**EXERCISE DETAILS:** Please retype the data in full, exactly as given.

-- RECORDED DATA follows --

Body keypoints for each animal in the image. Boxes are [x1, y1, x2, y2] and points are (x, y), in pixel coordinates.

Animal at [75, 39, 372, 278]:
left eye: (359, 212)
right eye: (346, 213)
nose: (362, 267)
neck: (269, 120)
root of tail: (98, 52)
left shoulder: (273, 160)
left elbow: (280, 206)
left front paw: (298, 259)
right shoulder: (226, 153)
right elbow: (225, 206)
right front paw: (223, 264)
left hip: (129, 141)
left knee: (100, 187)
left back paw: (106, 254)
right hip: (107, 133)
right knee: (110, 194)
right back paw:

-- RECORDED DATA concluded --

**OUTPUT BELOW:**
Body keypoints for each animal in the image. Boxes are [x1, y1, x2, y2] and points are (x, y), in pixel coordinates.

Animal at [75, 39, 372, 278]:
left eye: (359, 212)
right eye: (346, 213)
nose: (362, 267)
neck: (269, 120)
root of tail: (98, 52)
left shoulder: (273, 160)
left elbow: (280, 206)
left front paw: (298, 259)
right shoulder: (226, 153)
right elbow: (225, 206)
right front paw: (223, 264)
left hip: (129, 141)
left knee: (100, 187)
left back paw: (106, 254)
right hip: (107, 133)
right knee: (110, 194)
right back paw:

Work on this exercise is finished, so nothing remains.